Worst Opening Schedule
We wouldn’t wish the Redskins’ opening month on anyone: Jets, Falcons, Giants, and Patriots. Then throw in the Eagles and Bucs to start off October.
Best Closing Schedule
The Vikings could make some noise late with December matchups against the Seattle Seahawks, Chicago, Kansas City, and Arizona.
Worst Closing Schedule
The Jets get five games in December thanks to a Monday-nighter against Tennessee. The others: at Buffalo, home for Pittsburgh and New England, and at Miami. They’ll need a cushion heading into this final stretch.
We have to get used to the “new” Lambeau Field. For now, our favorite remains Pro Player Stadium (or whatever the Dolphins’ home is called these days).
With Foxboro Stadium gone, the Metrodome in Minnesota is the bottom of the barrel. Other than its loudness, there’s nothing memorable about the place.
Toughest Place to Play
Is there anything teams dread more than heading up to Lambeau Field in December to play the Packers? It’s the ultimate home-field advantage for Brett Favre and company.
Worst Stadium Traffic
There might be a new stadium in Faxboro, but the gut-wrenching traffic jams, especially heading home, remain the same.
Best City for a Super Bowl
New Orleans: Bourbon Street, Emeril, Preservation Hall …
Worst Stadium for a Super Bowl
The Superdome in, ironically, New Orleans. Too bad they can’t play the game on Bourbon Street.
Best Network Coverage
ESPN in a walk. The cable giant is daring without going over the edge the way Fox usually does.
Worst Network Coverage
Fox’s Hollywood touch gets more than a little annoying. They know they’re covering football, don’t they?

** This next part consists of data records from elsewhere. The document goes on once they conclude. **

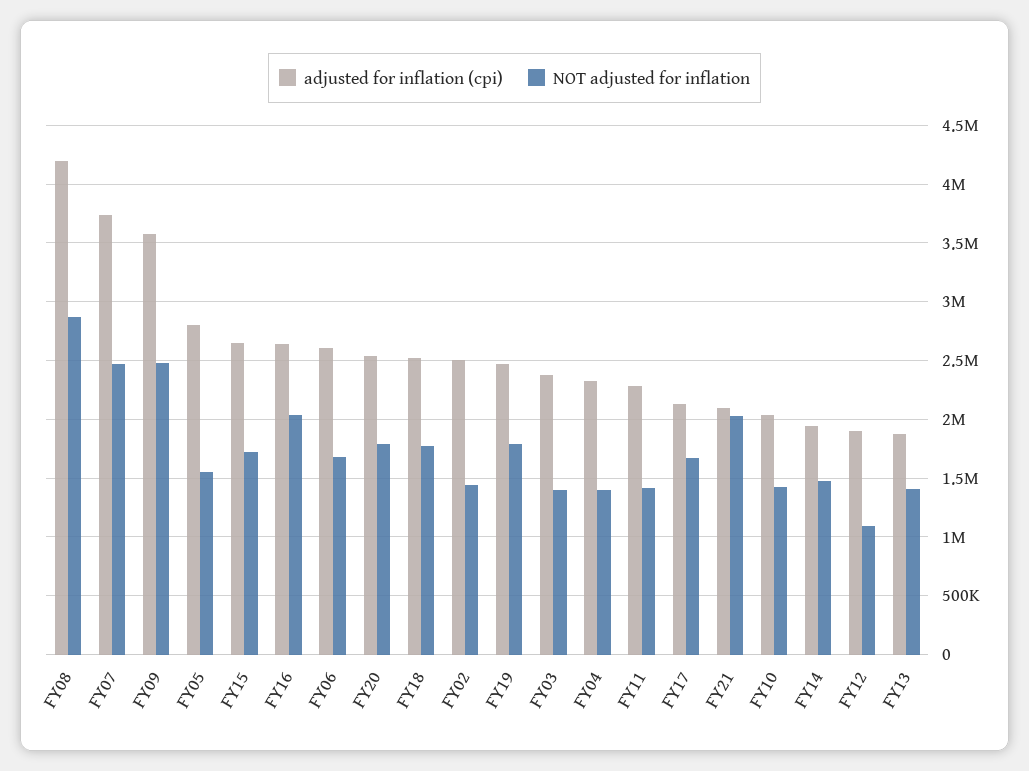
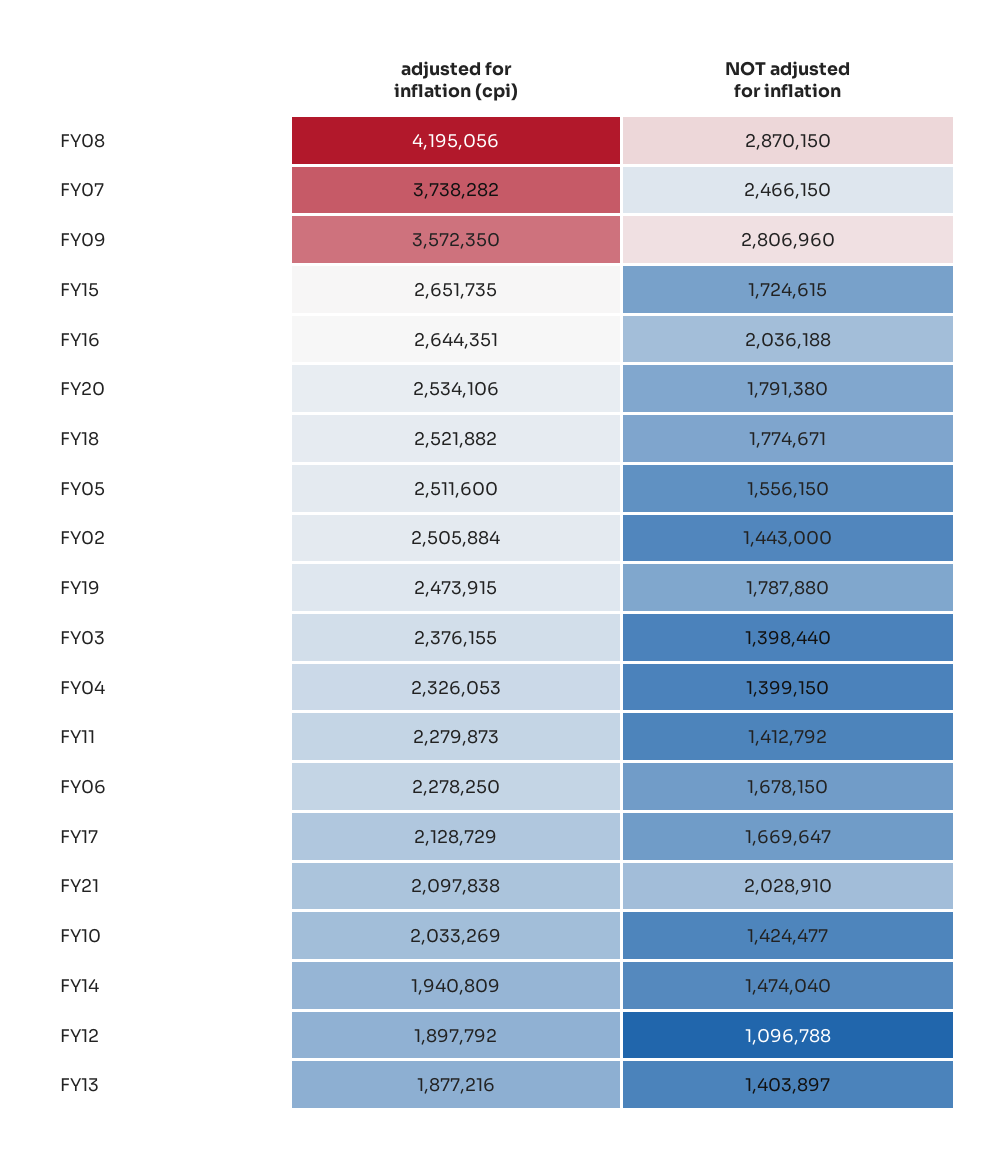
NOT adjusted for inflation, FY09: 2500000 -> 2806960
adjusted for inflation (cpi), FY05: 2800000 -> 2511600
adjusted for inflation (cpi), FY06: 2600000 -> 2278250

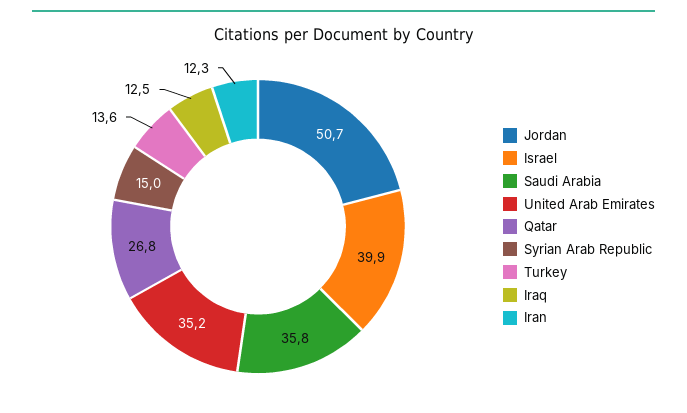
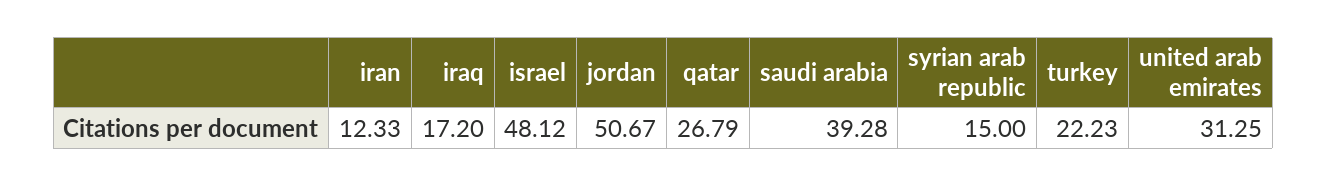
Israel: 39.9 -> 48.12
Saudi Arabia: 35.8 -> 39.28
United Arab Emirates: 35.2 -> 31.25
Turkey: 13.6 -> 22.23
Iraq: 12.5 -> 17.2

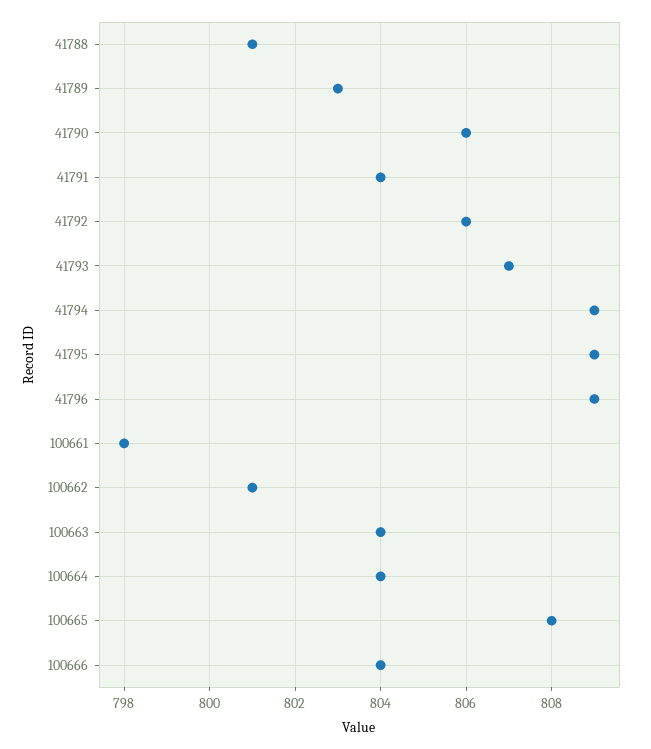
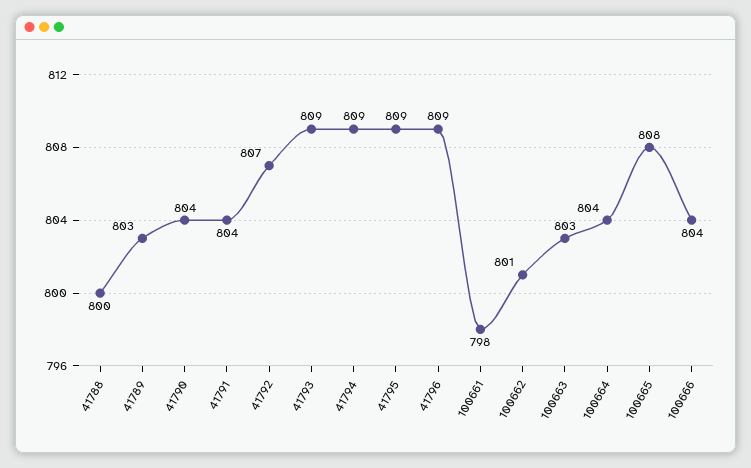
41788: 801 -> 800
41790: 806 -> 804
41792: 806 -> 807
41793: 807 -> 809
100663: 804 -> 803

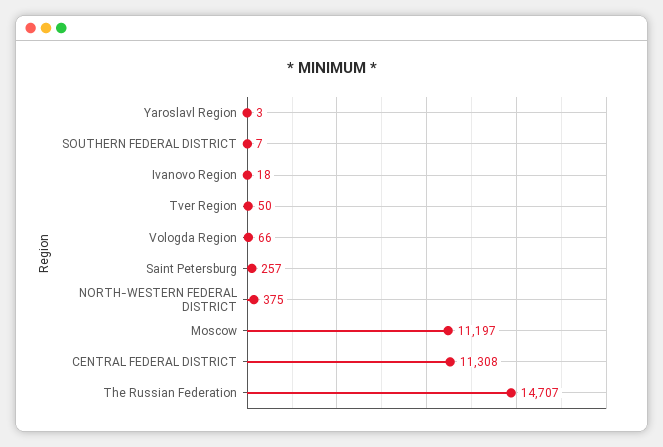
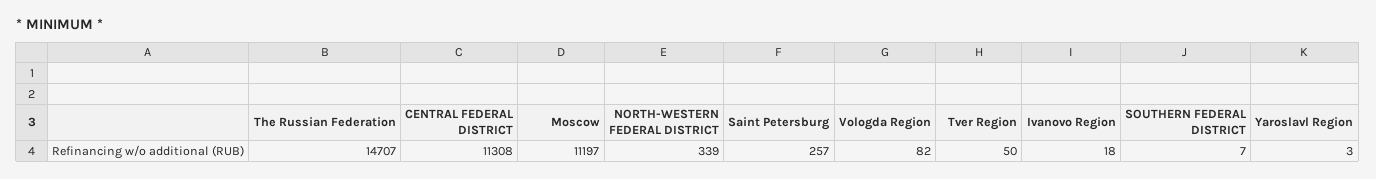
Vologda Region: 66 -> 82
NORTH-WESTERN FEDERAL DISTRICT: 375 -> 339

Best Play-by-Player Announcer
Until he got the top national gig with Fox, Joe Buck was No. 1. But he clearly prefers baseball, and his work has slipped on the NFL. The best announcing now is being done on some of the secondary games, led by a hockey guy, the always professional and always prepared Sam Rosen.
Worst Play-by-Play Announcer
Oh, this is tough. There are so many from which to choose, from the phony enthusiasm of Kevin Harlan to the banalities of Greg Gumbel. However, nice guy, broadcasting legend Dick Enberg has become unlistenable.
No (BAM!), it’s not (WHAM!) John Madden. He’s become more showbiz than football. Our favorite is Cris Collinsworth, particularly because he is willing to speak his mind.
Here’s a surprise: We like them all. The only one who is slightly annoying is Joe Theismann when he hogs the mic. But Joe doesn’t turn us off, either.
Best Pregame Show
ESPN’s wealth of information and willingness to do investigative work easily make up for Chris Berman’s shtick. But Berman also knows what he’s talking about and works hard at it.
Worst Pregame Show
That would be Fox. From the stuff on Fox Sports Net to Fox itself, it’s unwatehable for anyone over age 13.
Consider not only the elements Cheeseheads must face late in the season, but their undying loyalty to the most important community property in Green Bay.
They’re a hoot to watch and listen to, but the followers of the Raiders also can be dangerous, even felonious.
We’re traditionalists, so it’s Pittsburgh over Oakland and Chicago. The Steelers’ helmet is the deciding factor.
Baltimore’s numbers are hard to read and the color scheme is garish–but don’t tell Ray Lewis we said that.
Did you really have to ask? The once and always champs we the cheerleaders in Dallas. But at least they have some impressive competition these days.
Daniel Snyder, Tom Benson, and Jerry Jones. Enough of them, already.